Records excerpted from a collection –
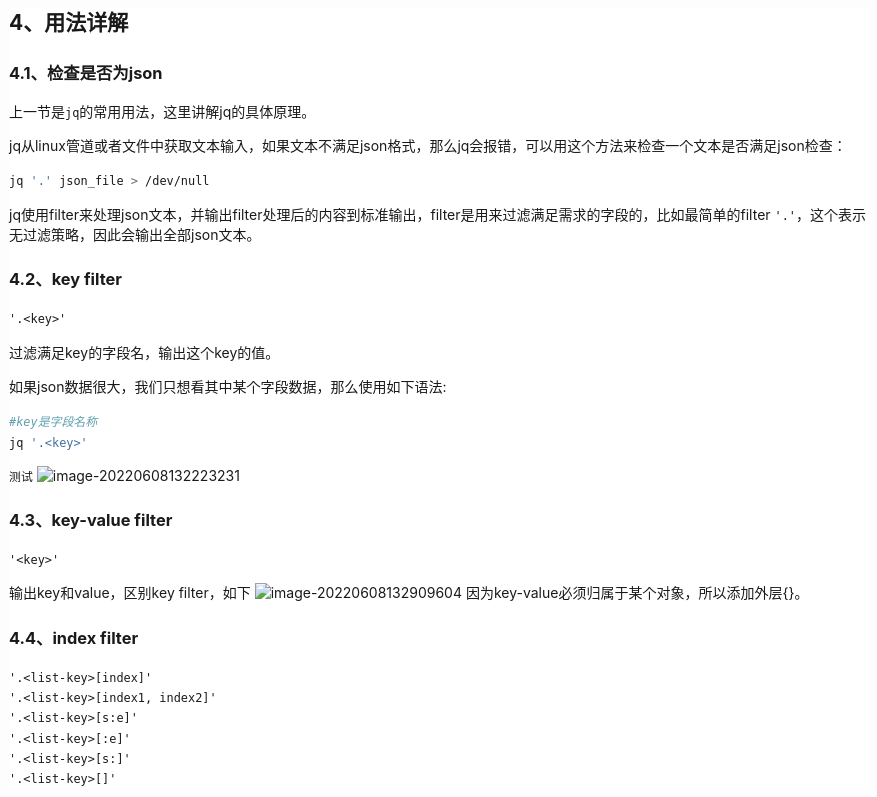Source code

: 



## 4、用法详解

### 4.1、检查是否为json

上一节是`jq`的常用用法，这里讲解jq的具体原理。

jq从linux管道或者文件中获取文本输入，如果文本不满足json格式，那么jq会报错，可以用这个方法来检查一个文本是否满足json检查：

```bash
jq '.' json_file > /dev/null
```

jq使用filter来处理json文本，并输出filter处理后的内容到标准输出，filter是用来过滤满足需求的字段的，比如最简单的filter `'.'`，这个表示无过滤策略，因此会输出全部json文本。

### 4.2、key filter

```
'.<key>'
```

过滤满足key的字段名，输出这个key的值。

如果json数据很大，我们只想看其中某个字段数据，那么使用如下语法:

```bash
#key是字段名称
jq '.<key>'
```

`测试`
![image-20220608132223231](https://cdn.jsdelivr.net/gh/lzq70112/images/blog/202206081322668.png)



### 4.3、key-value filter

```
'<key>'
```

输出key和value，区别key filter，如下
![image-20220608132909604](https://cdn.jsdelivr.net/gh/lzq70112/images/blog/202206081329421.png)
因为key-value必须归属于某个对象，所以添加外层{}。

### 4.4、index filter

```
'.<list-key>[index]'
'.<list-key>[index1, index2]'
'.<list-key>[s:e]'
'.<list-key>[:e]'
'.<list-key>[s:]'
'.<list-key>[]'
```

Problem to solve –
The goal is an exact reprint of the entries, leaving out the pictures.

Finished task –
Source code

: 



## 4、用法详解

### 4.1、检查是否为json

上一节是`jq`的常用用法，这里讲解jq的具体原理。

jq从linux管道或者文件中获取文本输入，如果文本不满足json格式，那么jq会报错，可以用这个方法来检查一个文本是否满足json检查：

```bash
jq '.' json_file > /dev/null
```

jq使用filter来处理json文本，并输出filter处理后的内容到标准输出，filter是用来过滤满足需求的字段的，比如最简单的filter `'.'`，这个表示无过滤策略，因此会输出全部json文本。

### 4.2、key filter

```
'.<key>'
```

过滤满足key的字段名，输出这个key的值。

如果json数据很大，我们只想看其中某个字段数据，那么使用如下语法:

```bash
#key是字段名称
jq '.<key>'
```

`测试`
![image-20220608132223231](https://cdn.jsdelivr.net/gh/lzq70112/images/blog/202206081322668.png)



### 4.3、key-value filter

```
'<key>'
```

输出key和value，区别key filter，如下
![image-20220608132909604](https://cdn.jsdelivr.net/gh/lzq70112/images/blog/202206081329421.png)
因为key-value必须归属于某个对象，所以添加外层{}。

### 4.4、index filter

```
'.<list-key>[index]'
'.<list-key>[index1, index2]'
'.<list-key>[s:e]'
'.<list-key>[:e]'
'.<list-key>[s:]'
'.<list-key>[]'
```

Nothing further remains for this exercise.